--- Input material Enclosed Below ---
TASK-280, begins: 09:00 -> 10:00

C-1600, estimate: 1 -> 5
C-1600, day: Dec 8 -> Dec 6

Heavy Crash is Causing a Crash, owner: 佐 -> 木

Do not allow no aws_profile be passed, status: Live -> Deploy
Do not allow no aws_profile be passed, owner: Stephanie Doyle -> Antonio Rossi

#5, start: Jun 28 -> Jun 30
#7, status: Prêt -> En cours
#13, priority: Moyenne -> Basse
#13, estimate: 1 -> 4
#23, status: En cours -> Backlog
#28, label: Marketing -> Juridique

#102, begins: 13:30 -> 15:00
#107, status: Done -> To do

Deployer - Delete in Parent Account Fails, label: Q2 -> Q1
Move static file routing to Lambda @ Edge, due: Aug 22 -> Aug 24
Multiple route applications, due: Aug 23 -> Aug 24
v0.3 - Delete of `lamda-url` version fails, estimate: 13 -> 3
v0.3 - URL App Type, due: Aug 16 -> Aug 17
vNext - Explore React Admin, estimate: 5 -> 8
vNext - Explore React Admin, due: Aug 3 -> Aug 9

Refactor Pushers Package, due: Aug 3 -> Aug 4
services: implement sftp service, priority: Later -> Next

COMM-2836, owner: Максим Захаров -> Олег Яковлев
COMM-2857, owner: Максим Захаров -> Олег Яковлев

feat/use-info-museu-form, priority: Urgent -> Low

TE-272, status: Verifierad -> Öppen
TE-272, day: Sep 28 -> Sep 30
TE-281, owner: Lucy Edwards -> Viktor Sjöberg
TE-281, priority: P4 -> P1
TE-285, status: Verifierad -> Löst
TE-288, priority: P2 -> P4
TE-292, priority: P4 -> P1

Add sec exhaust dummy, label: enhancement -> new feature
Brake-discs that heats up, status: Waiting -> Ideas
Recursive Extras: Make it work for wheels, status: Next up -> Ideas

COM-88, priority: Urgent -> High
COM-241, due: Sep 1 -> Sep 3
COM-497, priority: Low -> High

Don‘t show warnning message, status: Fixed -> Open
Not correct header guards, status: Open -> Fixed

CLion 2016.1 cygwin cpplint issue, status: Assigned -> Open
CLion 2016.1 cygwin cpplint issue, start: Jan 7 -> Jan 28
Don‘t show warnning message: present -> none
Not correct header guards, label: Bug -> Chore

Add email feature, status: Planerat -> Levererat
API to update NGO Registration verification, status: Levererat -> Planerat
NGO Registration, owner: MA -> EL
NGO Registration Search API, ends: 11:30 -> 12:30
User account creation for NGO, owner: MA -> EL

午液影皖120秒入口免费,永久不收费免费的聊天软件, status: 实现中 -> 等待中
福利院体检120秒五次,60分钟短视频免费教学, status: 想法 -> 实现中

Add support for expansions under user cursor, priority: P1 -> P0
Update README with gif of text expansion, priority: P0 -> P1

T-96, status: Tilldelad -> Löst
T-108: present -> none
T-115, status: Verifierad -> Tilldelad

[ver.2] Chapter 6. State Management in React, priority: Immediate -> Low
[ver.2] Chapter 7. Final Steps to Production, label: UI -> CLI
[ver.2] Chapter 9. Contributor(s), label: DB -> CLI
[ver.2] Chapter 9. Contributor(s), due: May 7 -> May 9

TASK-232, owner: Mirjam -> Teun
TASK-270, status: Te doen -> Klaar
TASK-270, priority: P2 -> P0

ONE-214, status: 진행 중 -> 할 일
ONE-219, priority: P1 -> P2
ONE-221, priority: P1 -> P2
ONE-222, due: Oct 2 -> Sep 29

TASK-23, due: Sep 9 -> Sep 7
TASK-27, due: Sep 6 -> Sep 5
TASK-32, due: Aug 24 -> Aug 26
--- End of Enclosed Input material ---
**Directions for this task**
Which lines should be output? Exactly those from the first line of the data through the line containing "TE-285, status: Verifierad -> Löst", inclusive.

**Solution to this exercise**
TASK-280, begins: 09:00 -> 10:00

C-1600, estimate: 1 -> 5
C-1600, day: Dec 8 -> Dec 6

Heavy Crash is Causing a Crash, owner: 佐 -> 木

Do not allow no aws_profile be passed, status: Live -> Deploy
Do not allow no aws_profile be passed, owner: Stephanie Doyle -> Antonio Rossi

#5, start: Jun 28 -> Jun 30
#7, status: Prêt -> En cours
#13, priority: Moyenne -> Basse
#13, estimate: 1 -> 4
#23, status: En cours -> Backlog
#28, label: Marketing -> Juridique

#102, begins: 13:30 -> 15:00
#107, status: Done -> To do

Deployer - Delete in Parent Account Fails, label: Q2 -> Q1
Move static file routing to Lambda @ Edge, due: Aug 22 -> Aug 24
Multiple route applications, due: Aug 23 -> Aug 24
v0.3 - Delete of `lamda-url` version fails, estimate: 13 -> 3
v0.3 - URL App Type, due: Aug 16 -> Aug 17
vNext - Explore React Admin, estimate: 5 -> 8
vNext - Explore React Admin, due: Aug 3 -> Aug 9

Refactor Pushers Package, due: Aug 3 -> Aug 4
services: implement sftp service, priority: Later -> Next

COMM-2836, owner: Максим Захаров -> Олег Яковлев
COMM-2857, owner: Максим Захаров -> Олег Яковлев

feat/use-info-museu-form, priority: Urgent -> Low

TE-272, status: Verifierad -> Öppen
TE-272, day: Sep 28 -> Sep 30
TE-281, owner: Lucy Edwards -> Viktor Sjöberg
TE-281, priority: P4 -> P1
TE-285, status: Verifierad -> Löst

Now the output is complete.